Last month, our 17-year-old son, Zalman, participated in a trip to Poland that has changed the way he — and our entire family — understands these days of significance during the post-Pesach period.
Zalman joined 15 other Englewood high school seniors in the culminating trip of the year-long Asher Strobel Leadership Program. Together, they traveled and observed not only the devastation of the Shoah but also the rebirth of post-Holocaust Eastern Europe and founding of the State of Israel.
Our son was the first in our family to have the chance to participate in such a trip. By being present in Poland with a group his peers, he was given a chance to bear witness to what happened, to commit himself to never forget, and to demonstrate his ability to live freely and proudly as an observant Jew. We hope each of these teen leaders will take up the responsibility to help share their experiences with the many people they will encounter throughout their lives.
With daily “WhatsApp” messages and phone calls, we were able to experience the highs and lows of this incredible trip. The pictures and descriptions Zalman shared provided new meaning in our collective redemption from slavery to freedom. We experienced the deep connection between Yom HaShoah, observed this week, and Yom HaZikaron and Yom Ha’atzmaut, to be celebrated this coming week.
In just one day, the group experienced the theological duality of this season. They visited Auschwitz-Birkenau, the most famous symbol of Nazi Germany’s attempt to exterminate the Jewish people more than 70 years ago. And later that day, they welcomed and observed an inspirational Shabbat in Krakow. We can only contemplate what this contrast must have felt like in their minds and their hearts. We can just imagine the powerful reflections on what they had seen of the Jewish past, even as they enjoyed a truly joyous Shabbat signifying the Jewish present and future.
In the weeks following Passover, we count the omer, marking the 49 days between Passover and Shavuot. We come together as a community to count each day and to make each day count.
The days this week and next are particularly meaningful. If Yom HaShoah reminds us never to forget our past, Yom HaZikaron honors the actions taken by our brethren to defend our nation, and Yom Ha’atzmaut allows us to celebrate the miracle of our vibrant Jewish state and of our strong, lasting Jewish future. We feel so fortunate that our teens collectively could experience this incredible connection between redemption and freedom.
Now completing its fourth cohort, the ASLP program of East Hill Synagogue was created in memory of a remarkable young man, Asher z”l, who died suddenly six years ago during a ski trip to Jackson Hole, Wyoming. Diane and Ron Strobel supported Rabbi Zev Reichman’s vision to create this tribute to their son by empowering more teens to form their identities and to find their voices each year. What a remarkable and fitting homage it is to Asher’s memory.

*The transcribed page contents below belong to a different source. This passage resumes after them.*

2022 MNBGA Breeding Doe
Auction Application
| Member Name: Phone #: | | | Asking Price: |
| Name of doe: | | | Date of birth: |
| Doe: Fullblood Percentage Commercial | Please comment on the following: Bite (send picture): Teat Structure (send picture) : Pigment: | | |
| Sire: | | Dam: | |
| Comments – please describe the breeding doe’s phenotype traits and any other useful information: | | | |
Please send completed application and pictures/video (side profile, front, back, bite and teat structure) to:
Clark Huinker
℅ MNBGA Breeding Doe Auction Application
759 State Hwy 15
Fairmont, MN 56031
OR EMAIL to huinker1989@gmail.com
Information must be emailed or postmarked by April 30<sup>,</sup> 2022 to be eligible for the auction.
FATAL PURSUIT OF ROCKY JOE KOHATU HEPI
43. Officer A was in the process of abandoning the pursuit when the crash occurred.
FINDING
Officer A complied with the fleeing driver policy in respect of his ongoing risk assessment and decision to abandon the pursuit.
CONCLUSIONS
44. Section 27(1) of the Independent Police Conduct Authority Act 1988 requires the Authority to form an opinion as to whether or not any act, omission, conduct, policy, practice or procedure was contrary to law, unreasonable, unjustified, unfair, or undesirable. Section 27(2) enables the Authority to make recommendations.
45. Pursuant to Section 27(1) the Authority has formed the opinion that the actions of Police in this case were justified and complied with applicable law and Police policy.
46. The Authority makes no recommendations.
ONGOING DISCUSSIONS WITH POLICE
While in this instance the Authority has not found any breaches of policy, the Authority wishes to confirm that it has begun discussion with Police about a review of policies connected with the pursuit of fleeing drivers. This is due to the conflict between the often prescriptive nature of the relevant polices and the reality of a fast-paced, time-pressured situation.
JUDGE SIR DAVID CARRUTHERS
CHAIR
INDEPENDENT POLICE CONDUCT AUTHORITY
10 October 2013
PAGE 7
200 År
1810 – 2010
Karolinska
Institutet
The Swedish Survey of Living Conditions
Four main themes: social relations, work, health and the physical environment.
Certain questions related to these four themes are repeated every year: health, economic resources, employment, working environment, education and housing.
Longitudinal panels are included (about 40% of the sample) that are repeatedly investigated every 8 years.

Each of these teens is capable, smart, strong, sensitive, and compassionate. The ASLP provides them with the chance to learn, to achieve, and to soar. As parents, we try so hard to facilitate the kind of incredible experiences that will serve as a positive catalyst for our teens as they prepare to graduate high school and embark on their next adventures. And we also learn so much from the powerful experiences provided to our kids.
Even though my wife and I did not travel physically to Poland, by doing so in our minds and through our son’s eyes we have remembered our past and have connected to our future. Our observance of Yom HaShoah this year challenges all of us not only to remember but also to take action to ensure we defend the right of Israel to exist as an independent, secure, vibrant Jewish state.
I hope that these days of significance will remain a part of us as we observe and appreciate our transition from redemption to freedom.